* Problem statement
Write out the text of the items, starting from the first line and running up to and including the line with "everyone in the family.". Keep every line unchanged.

* Records for the task
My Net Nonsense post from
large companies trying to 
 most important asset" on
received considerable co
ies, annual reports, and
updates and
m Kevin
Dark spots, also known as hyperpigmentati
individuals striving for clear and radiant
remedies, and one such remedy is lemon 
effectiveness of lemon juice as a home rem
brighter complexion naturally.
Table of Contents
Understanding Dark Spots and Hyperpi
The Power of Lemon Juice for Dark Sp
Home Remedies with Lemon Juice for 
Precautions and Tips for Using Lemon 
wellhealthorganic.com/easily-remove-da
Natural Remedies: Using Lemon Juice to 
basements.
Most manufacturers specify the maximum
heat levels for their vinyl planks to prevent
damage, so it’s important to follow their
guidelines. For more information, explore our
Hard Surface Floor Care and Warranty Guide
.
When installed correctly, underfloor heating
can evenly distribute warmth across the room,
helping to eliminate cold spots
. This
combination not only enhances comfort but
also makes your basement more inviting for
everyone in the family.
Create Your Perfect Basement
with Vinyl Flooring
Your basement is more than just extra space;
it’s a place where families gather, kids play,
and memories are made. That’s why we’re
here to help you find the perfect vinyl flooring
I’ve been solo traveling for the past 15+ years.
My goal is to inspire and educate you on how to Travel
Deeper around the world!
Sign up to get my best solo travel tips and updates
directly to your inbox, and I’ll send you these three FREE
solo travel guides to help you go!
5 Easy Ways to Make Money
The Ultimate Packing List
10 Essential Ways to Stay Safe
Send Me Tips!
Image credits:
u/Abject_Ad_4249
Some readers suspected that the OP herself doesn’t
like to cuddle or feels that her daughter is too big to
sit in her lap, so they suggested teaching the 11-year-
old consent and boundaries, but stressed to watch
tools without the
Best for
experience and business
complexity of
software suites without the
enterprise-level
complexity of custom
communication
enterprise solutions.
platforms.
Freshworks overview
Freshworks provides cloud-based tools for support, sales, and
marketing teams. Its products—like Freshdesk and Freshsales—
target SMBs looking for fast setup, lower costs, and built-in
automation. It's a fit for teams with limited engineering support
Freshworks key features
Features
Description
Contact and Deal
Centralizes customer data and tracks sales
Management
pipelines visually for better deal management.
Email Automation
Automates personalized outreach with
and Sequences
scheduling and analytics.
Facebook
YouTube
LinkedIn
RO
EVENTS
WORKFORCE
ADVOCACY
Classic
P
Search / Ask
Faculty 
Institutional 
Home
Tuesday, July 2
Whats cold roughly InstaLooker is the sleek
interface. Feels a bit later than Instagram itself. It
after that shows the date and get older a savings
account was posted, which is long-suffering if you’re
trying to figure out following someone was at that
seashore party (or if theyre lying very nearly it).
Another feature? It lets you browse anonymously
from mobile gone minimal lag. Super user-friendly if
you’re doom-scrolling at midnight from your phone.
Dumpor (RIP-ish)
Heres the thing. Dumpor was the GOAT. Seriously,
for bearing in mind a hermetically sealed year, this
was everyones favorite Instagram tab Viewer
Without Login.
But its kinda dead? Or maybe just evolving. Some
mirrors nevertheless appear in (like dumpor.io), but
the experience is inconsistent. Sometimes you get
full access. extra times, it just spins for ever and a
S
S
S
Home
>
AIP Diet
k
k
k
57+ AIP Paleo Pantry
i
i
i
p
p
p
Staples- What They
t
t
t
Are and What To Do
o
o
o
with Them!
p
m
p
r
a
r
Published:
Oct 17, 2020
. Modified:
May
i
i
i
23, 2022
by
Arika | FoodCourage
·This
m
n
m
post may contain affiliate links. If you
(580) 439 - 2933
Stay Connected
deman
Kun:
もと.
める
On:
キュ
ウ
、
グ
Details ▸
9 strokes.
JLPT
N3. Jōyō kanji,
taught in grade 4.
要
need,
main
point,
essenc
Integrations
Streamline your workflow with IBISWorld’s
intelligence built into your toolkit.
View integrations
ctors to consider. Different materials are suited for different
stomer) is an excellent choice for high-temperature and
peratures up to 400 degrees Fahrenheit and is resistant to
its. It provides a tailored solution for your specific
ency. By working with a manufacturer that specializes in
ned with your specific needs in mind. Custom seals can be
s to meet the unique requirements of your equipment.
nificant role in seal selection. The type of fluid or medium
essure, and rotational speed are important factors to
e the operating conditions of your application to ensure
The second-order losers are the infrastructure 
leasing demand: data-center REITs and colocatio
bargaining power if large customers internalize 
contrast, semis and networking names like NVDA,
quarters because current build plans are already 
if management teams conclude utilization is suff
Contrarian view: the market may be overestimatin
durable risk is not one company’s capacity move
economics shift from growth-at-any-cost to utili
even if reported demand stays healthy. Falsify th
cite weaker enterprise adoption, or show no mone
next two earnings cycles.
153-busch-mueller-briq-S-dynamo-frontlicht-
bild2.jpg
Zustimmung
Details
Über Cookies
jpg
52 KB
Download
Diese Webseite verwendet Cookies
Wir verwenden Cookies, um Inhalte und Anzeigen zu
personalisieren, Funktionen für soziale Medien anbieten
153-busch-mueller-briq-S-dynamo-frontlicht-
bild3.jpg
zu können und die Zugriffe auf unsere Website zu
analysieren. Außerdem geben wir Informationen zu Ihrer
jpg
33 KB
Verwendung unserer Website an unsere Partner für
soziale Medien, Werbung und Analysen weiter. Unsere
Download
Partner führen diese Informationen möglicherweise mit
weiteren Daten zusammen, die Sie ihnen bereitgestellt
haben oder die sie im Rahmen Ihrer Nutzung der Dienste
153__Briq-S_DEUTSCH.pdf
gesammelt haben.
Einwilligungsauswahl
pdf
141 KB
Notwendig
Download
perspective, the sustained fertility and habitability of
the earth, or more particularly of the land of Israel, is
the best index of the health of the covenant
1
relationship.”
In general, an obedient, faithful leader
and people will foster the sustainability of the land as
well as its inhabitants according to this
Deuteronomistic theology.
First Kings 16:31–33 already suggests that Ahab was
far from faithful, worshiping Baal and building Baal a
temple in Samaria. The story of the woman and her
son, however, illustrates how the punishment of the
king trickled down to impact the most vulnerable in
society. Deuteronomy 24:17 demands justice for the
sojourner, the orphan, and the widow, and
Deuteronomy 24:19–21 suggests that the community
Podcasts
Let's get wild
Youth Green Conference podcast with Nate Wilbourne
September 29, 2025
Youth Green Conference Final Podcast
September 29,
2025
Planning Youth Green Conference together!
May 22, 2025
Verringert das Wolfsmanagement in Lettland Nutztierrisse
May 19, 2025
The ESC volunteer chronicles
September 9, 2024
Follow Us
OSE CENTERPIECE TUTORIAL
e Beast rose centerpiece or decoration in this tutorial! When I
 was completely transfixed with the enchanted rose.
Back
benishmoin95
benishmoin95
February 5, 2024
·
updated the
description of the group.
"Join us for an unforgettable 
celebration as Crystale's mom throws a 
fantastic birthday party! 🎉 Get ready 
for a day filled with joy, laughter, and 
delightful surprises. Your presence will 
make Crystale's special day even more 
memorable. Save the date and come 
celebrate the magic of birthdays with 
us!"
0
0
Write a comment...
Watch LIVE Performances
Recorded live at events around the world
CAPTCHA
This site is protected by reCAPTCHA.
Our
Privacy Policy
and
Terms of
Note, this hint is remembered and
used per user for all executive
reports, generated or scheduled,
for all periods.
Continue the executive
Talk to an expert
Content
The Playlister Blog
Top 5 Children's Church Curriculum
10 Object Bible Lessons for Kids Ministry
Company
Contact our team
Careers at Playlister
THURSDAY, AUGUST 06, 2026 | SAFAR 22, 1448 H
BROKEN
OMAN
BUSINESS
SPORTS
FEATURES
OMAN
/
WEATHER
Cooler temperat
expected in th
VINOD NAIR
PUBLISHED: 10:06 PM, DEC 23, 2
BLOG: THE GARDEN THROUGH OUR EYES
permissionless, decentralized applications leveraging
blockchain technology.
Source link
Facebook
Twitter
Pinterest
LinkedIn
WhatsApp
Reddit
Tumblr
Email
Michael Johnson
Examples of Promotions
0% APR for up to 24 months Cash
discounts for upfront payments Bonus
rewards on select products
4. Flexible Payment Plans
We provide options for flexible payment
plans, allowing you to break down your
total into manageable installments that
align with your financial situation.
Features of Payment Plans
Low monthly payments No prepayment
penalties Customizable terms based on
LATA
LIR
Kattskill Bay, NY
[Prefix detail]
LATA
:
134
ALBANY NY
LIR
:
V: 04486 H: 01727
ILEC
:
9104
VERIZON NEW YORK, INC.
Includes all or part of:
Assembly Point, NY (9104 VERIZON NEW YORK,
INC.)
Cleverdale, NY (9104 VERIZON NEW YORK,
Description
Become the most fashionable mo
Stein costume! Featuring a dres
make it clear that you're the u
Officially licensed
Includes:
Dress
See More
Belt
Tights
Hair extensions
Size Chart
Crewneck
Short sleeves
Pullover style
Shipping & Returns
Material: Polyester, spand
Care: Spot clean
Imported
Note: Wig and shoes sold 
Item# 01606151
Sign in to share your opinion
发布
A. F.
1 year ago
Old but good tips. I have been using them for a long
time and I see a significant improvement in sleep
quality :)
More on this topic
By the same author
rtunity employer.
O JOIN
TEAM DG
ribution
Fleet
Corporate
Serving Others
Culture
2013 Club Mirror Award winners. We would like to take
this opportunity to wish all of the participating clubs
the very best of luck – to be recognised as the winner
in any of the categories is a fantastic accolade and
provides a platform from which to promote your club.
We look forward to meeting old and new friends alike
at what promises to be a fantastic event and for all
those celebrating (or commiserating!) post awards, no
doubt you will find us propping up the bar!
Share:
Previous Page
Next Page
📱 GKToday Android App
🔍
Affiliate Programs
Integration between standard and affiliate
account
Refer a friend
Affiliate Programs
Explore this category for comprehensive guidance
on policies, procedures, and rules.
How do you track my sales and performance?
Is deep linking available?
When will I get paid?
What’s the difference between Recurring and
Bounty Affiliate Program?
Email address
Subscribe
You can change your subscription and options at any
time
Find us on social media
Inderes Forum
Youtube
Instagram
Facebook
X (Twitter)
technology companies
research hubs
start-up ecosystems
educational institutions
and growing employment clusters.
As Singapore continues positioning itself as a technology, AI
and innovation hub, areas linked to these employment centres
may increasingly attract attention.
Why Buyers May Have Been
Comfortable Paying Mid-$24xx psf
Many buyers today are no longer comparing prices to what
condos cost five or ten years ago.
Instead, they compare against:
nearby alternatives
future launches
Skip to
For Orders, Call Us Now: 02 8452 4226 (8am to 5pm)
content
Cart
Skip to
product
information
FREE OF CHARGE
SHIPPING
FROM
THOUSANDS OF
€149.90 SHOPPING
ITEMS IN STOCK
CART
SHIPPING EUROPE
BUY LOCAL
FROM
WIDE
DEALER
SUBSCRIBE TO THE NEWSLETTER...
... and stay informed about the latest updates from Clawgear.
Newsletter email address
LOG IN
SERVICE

* Response below
My Net Nonsense post from
large companies trying to 
 most important asset" on
received considerable co
ies, annual reports, and
updates and
m Kevin
Dark spots, also known as hyperpigmentati
individuals striving for clear and radiant
remedies, and one such remedy is lemon 
effectiveness of lemon juice as a home rem
brighter complexion naturally.
Table of Contents
Understanding Dark Spots and Hyperpi
The Power of Lemon Juice for Dark Sp
Home Remedies with Lemon Juice for 
Precautions and Tips for Using Lemon 
wellhealthorganic.com/easily-remove-da
Natural Remedies: Using Lemon Juice to 
basements.
Most manufacturers specify the maximum
heat levels for their vinyl planks to prevent
damage, so it’s important to follow their
guidelines. For more information, explore our
Hard Surface Floor Care and Warranty Guide
.
When installed correctly, underfloor heating
can evenly distribute warmth across the room,
helping to eliminate cold spots
. This
combination not only enhances comfort but
also makes your basement more inviting for
everyone in the family.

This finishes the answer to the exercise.